When it comes to a non-Disclosure-Agreement, Cyber-security policy in the Construction Industry Is High-Risk for Backbone Infrastructures
I recently was issued an RFP from a government agency that included a non-disclosure-agreement (NDA), as well as a confidentiality agreement, for a public transportation project. Upon further inspection, the guidelines included strict protocols for document storage, sharing, reproduction, archiving, and destruction. Frankly, I was impressed.
I was impressed because I know that although these non-disclosure-agreement guidelines exist at most public agencies, I have never actually signed one, and this was the first time I can remember. Things have become more slack, Lax attitudes toward confidentiality and cyber-security mean that the agreements are poorly disclosed, implemented, and enforced. That is a cause for concern of who’s calling the shots.
Agency RFP design documentation is open-source to any Bozo with access.
Every day, RFPs with detailed drawings of public projects and their backbone infrastructures are more or less freely distributed to any contractor who purchase them. Even to a lay person, the implications of this must be staggering. Once drawings leave the agency, they are at risk of being used as guides for sabotage and terrorism.
The letting of a large transit project may publicly circulate hundreds of copies of drawings and specifications on the street. Only a handful of these will use the drawings if they are not contracted. What then? The drawings lay around the office for the taking, or perhaps in a dumpster somewhere – also open source.

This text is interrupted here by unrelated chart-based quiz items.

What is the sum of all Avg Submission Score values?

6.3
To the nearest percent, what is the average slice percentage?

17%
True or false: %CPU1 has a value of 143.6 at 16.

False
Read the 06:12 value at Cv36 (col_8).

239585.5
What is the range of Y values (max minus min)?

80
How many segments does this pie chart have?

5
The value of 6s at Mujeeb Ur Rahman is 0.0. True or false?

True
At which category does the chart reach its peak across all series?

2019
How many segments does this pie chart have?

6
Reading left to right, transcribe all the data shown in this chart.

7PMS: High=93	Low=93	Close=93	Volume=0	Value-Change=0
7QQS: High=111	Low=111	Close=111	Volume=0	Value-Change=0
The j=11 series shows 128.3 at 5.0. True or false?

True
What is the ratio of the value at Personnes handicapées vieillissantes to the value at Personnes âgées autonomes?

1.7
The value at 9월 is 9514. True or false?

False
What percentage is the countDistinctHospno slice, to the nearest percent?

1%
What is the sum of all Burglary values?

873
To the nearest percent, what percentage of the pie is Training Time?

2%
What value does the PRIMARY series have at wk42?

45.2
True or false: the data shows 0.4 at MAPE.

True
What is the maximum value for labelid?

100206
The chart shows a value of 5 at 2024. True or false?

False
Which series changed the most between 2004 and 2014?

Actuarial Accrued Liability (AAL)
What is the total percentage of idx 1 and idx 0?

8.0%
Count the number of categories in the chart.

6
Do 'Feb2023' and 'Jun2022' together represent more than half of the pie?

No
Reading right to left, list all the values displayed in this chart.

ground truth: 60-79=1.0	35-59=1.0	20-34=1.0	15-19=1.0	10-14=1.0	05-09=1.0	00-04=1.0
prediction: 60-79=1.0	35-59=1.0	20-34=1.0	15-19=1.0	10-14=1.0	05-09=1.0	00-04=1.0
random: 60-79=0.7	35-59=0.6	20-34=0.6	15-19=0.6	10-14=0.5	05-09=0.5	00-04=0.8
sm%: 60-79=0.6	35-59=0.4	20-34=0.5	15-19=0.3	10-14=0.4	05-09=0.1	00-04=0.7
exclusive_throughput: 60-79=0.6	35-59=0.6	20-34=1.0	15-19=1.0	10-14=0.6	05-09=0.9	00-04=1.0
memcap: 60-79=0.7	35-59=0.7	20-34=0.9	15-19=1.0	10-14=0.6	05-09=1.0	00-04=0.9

A full set of drawings would show information that is easily interpreted. For example, the following inclusions of backbone systems:
- Life safety system networks
- Communication & Emergency Networks
- Command Centers
- Valve boxes
- Security camera locations
- Fibre optic splice boxes
- Fire Alarm Systems
- Project Logic Controllers (PLCs)
- Switch locations
- Access doors and hatches
- Safety disconnect locations
- Building Management Systems (BMS)
- Ventilation controls
- Structural specifications and details
- Interior layouts and room designations
-you get the idea: it’s pretty much everything. The natural question to ask is: “how then do we maintain secure bidding environments without creating these risks?”
There is no simple answer, however, we can mitigate our risk in the following ways:
- Mandate high level NDA and confidentiality agreements at all public agencies, and create a watchdog agency to enforce it
- Require certifiable archiving of bid documents by contractors
- Discontinue the process of providing high level system network diagrams in bid packages
- Incorporate security points or sensors at any and all system critical entry points: virtual and actual
- Discontinue the process of providing point to point (PTP) network wiring diagrams
- Limit network drawing distribution to a short-list of security cleared suppliers and especially, systems integrators.
- Publish a number of ‘decoy’ documents into circulation, so to at least create some confusion
- Revamp security protocols at the public agencies to be compliant with present security operations, and monitor them with independent oversight
There’s only so much we can do to stop saboteurs, terrorists, nut-jobs, but that doesn’t mean we should make it so easy for them. Cavalier attitudes and a lack of accountability are impediments to developing more robust measures of project deployment. So will be implementation of new protocols: nothing moves slower than change at the executive level – a circumstance very few of us can do anything about, save for increasing awareness, and demanding change.